> **Exercise brief**
In the listing below, find the line with "between AI systems" and the line with "Professor Stuart Russel, one". Repeat those two lines and all lines between them exactly.
========
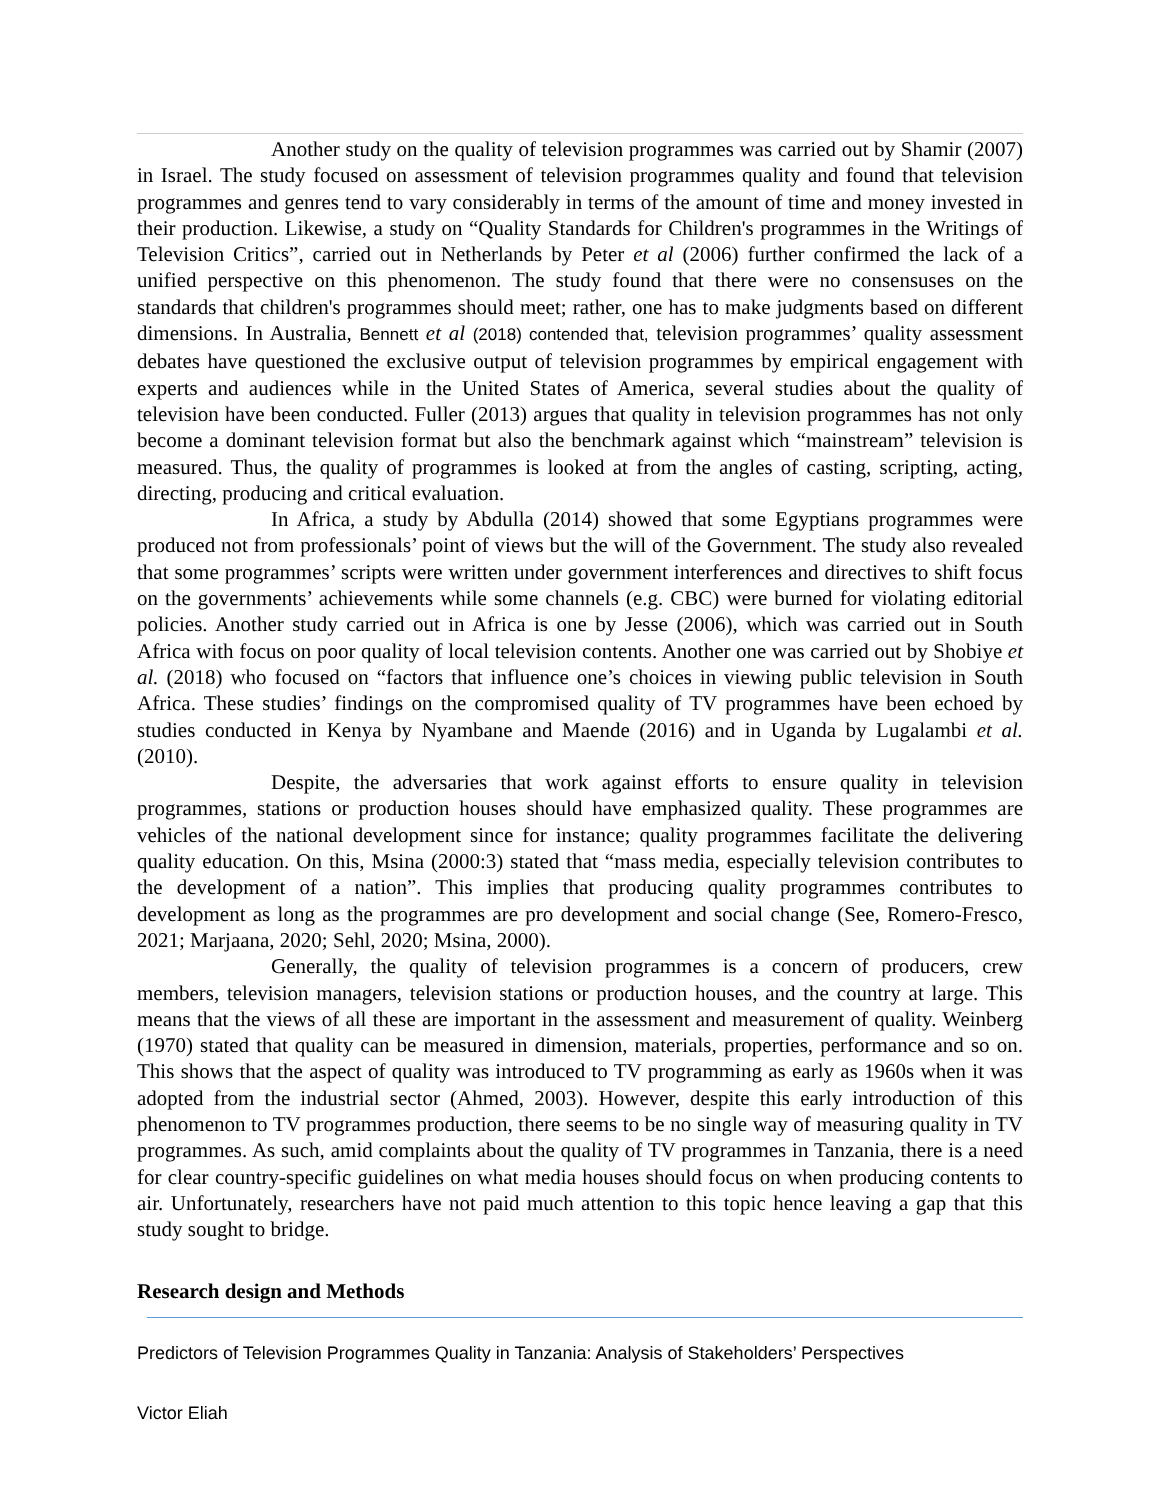Another study on the quality of television programmes was carried out by Shamir (2007) in Israel. The study focused on assessment of television programmes quality and found that television programmes and genres tend to vary considerably in terms of the amount of time and money invested in their production. Likewise, a study on “Quality Standards for Children's programmes in the Writings of Television Critics”, carried out in Netherlands by Peter et al (2006) further confirmed the lack of a unified perspective on this phenomenon. The study found that there were no consensuses on the standards that children's programmes should meet; rather, one has to make judgments based on different dimensions. In Australia, Bennett et al (2018) contended that, television programmes’ quality assessment debates have questioned the exclusive output of television programmes by empirical engagement with experts and audiences while in the United States of America, several studies about the quality of television have been conducted. Fuller (2013) argues that quality in television programmes has not only become a dominant television format but also the benchmark against which “mainstream” television is measured. Thus, the quality of programmes is looked at from the angles of casting, scripting, acting, directing, producing and critical evaluation.
In Africa, a study by Abdulla (2014) showed that some Egyptians programmes were produced not from professionals’ point of views but the will of the Government. The study also revealed that some programmes’ scripts were written under government interferences and directives to shift focus on the governments’ achievements while some channels (e.g. CBC) were burned for violating editorial policies. Another study carried out in Africa is one by Jesse (2006), which was carried out in South Africa with focus on poor quality of local television contents. Another one was carried out by Shobiye et al. (2018) who focused on “factors that influence one’s choices in viewing public television in South Africa. These studies’ findings on the compromised quality of TV programmes have been echoed by studies conducted in Kenya by Nyambane and Maende (2016) and in Uganda by Lugalambi et al. (2010).
Despite, the adversaries that work against efforts to ensure quality in television programmes, stations or production houses should have emphasized quality. These programmes are vehicles of the national development since for instance; quality programmes facilitate the delivering quality education. On this, Msina (2000:3) stated that “mass media, especially television contributes to the development of a nation”. This implies that producing quality programmes contributes to development as long as the programmes are pro development and social change (See, Romero-Fresco, 2021; Marjaana, 2020; Sehl, 2020; Msina, 2000).
Generally, the quality of television programmes is a concern of producers, crew members, television managers, television stations or production houses, and the country at large. This means that the views of all these are important in the assessment and measurement of quality. Weinberg (1970) stated that quality can be measured in dimension, materials, properties, performance and so on. This shows that the aspect of quality was introduced to TV programming as early as 1960s when it was adopted from the industrial sector (Ahmed, 2003). However, despite this early introduction of this phenomenon to TV programmes production, there seems to be no single way of measuring quality in TV programmes. As such, amid complaints about the quality of TV programmes in Tanzania, there is a need for clear country-specific guidelines on what media houses should focus on when producing contents to air. Unfortunately, researchers have not paid much attention to this topic hence leaving a gap that this study sought to bridge.
Research design and Methods
Predictors of Television Programmes Quality in Tanzania: Analysis of Stakeholders’ Perspectives
Victor Eliah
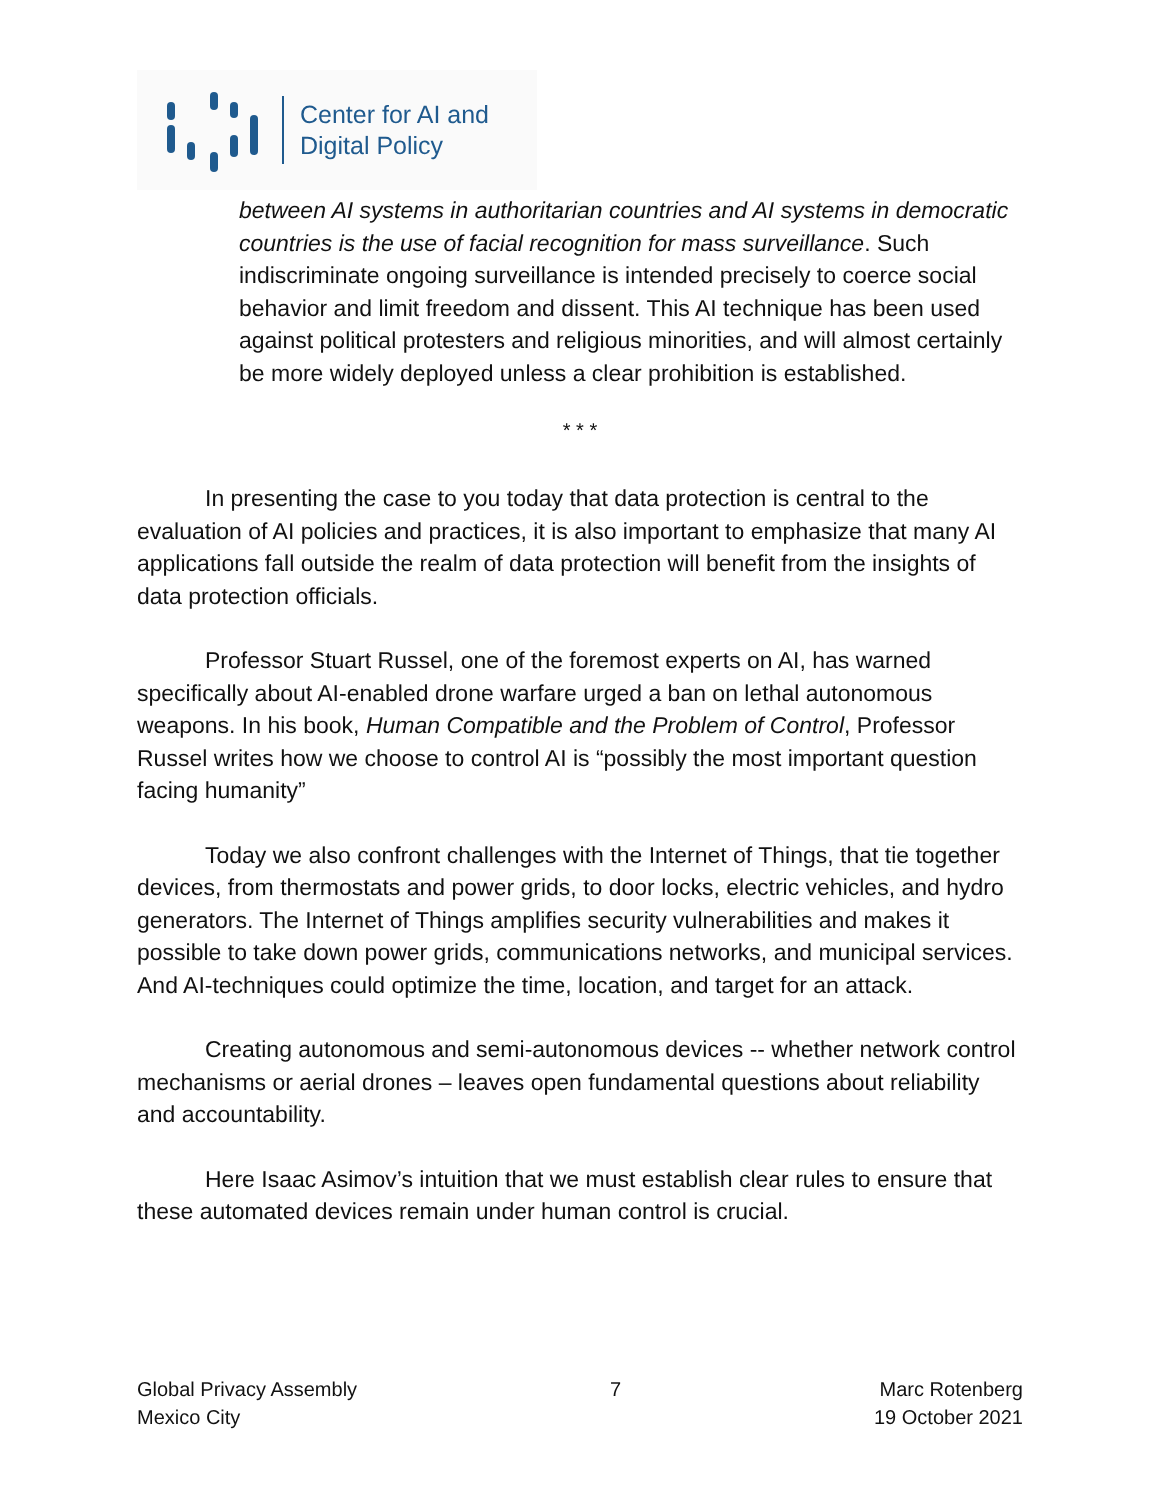Center for AI and
Digital Policy
between AI systems in authoritarian countries and AI systems in democratic countries is the use of facial recognition for mass surveillance. Such indiscriminate ongoing surveillance is intended precisely to coerce social behavior and limit freedom and dissent. This AI technique has been used against political protesters and religious minorities, and will almost certainly be more widely deployed unless a clear prohibition is established.
* * *
In presenting the case to you today that data protection is central to the evaluation of AI policies and practices, it is also important to emphasize that many AI applications fall outside the realm of data protection will benefit from the insights of data protection officials.
Professor Stuart Russel, one of the foremost experts on AI, has warned specifically about AI-enabled drone warfare urged a ban on lethal autonomous weapons. In his book, Human Compatible and the Problem of Control, Professor Russel writes how we choose to control AI is “possibly the most important question facing humanity”
Today we also confront challenges with the Internet of Things, that tie together devices, from thermostats and power grids, to door locks, electric vehicles, and hydro generators. The Internet of Things amplifies security vulnerabilities and makes it possible to take down power grids, communications networks, and municipal services. And AI-techniques could optimize the time, location, and target for an attack.
Creating autonomous and semi-autonomous devices -- whether network control mechanisms or aerial drones – leaves open fundamental questions about reliability and accountability.
Here Isaac Asimov’s intuition that we must establish clear rules to ensure that these automated devices remain under human control is crucial.
Global Privacy Assembly
Mexico City
7 Marc Rotenberg
19 October 2021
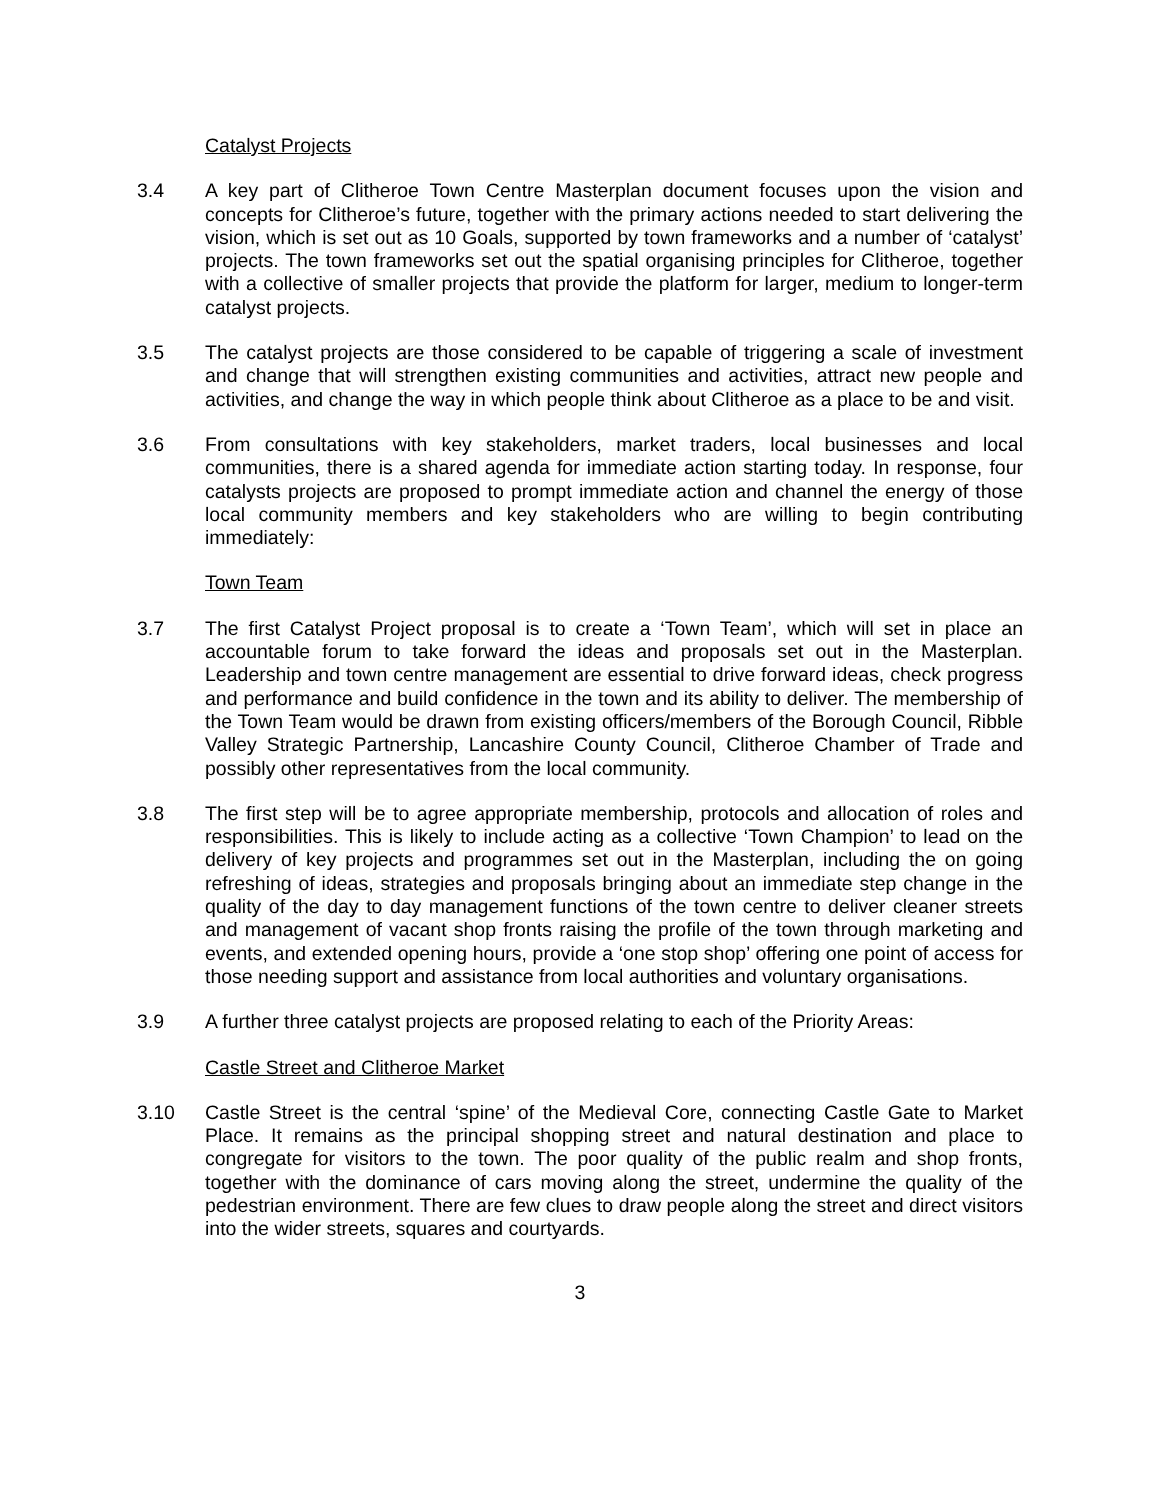Catalyst Projects
3.4 A key part of Clitheroe Town Centre Masterplan document focuses upon the vision and concepts for Clitheroe’s future, together with the primary actions needed to start delivering the vision, which is set out as 10 Goals, supported by town frameworks and a number of ‘catalyst’ projects. The town frameworks set out the spatial organising principles for Clitheroe, together with a collective of smaller projects that provide the platform for larger, medium to longer-term catalyst projects.
3.5 The catalyst projects are those considered to be capable of triggering a scale of investment and change that will strengthen existing communities and activities, attract new people and activities, and change the way in which people think about Clitheroe as a place to be and visit.
3.6 From consultations with key stakeholders, market traders, local businesses and local communities, there is a shared agenda for immediate action starting today. In response, four catalysts projects are proposed to prompt immediate action and channel the energy of those local community members and key stakeholders who are willing to begin contributing immediately:
Town Team
3.7 The first Catalyst Project proposal is to create a ‘Town Team’, which will set in place an accountable forum to take forward the ideas and proposals set out in the Masterplan. Leadership and town centre management are essential to drive forward ideas, check progress and performance and build confidence in the town and its ability to deliver. The membership of the Town Team would be drawn from existing officers/members of the Borough Council, Ribble Valley Strategic Partnership, Lancashire County Council, Clitheroe Chamber of Trade and possibly other representatives from the local community.
3.8 The first step will be to agree appropriate membership, protocols and allocation of roles and responsibilities. This is likely to include acting as a collective ‘Town Champion’ to lead on the delivery of key projects and programmes set out in the Masterplan, including the on going refreshing of ideas, strategies and proposals bringing about an immediate step change in the quality of the day to day management functions of the town centre to deliver cleaner streets and management of vacant shop fronts raising the profile of the town through marketing and events, and extended opening hours, provide a ‘one stop shop’ offering one point of access for those needing support and assistance from local authorities and voluntary organisations.
3.9 A further three catalyst projects are proposed relating to each of the Priority Areas:
Castle Street and Clitheroe Market
3.10 Castle Street is the central ‘spine’ of the Medieval Core, connecting Castle Gate to Market Place. It remains as the principal shopping street and natural destination and place to congregate for visitors to the town. The poor quality of the public realm and shop fronts, together with the dominance of cars moving along the street, undermine the quality of the pedestrian environment. There are few clues to draw people along the street and direct visitors into the wider streets, squares and courtyards.
3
========
> **Task answer**
between AI systems in authoritarian countries and AI systems in democratic countries is the use of facial recognition for mass surveillance. Such indiscriminate ongoing surveillance is intended precisely to coerce social behavior and limit freedom and dissent. This AI technique has been used against political protesters and religious minorities, and will almost certainly be more widely deployed unless a clear prohibition is established.
* * *
In presenting the case to you today that data protection is central to the evaluation of AI policies and practices, it is also important to emphasize that many AI applications fall outside the realm of data protection will benefit from the insights of data protection officials.
Professor Stuart Russel, one of the foremost experts on AI, has warned specifically about AI-enabled drone warfare urged a ban on lethal autonomous weapons. In his book, Human Compatible and the Problem of Control, Professor Russel writes how we choose to control AI is “possibly the most important question facing humanity”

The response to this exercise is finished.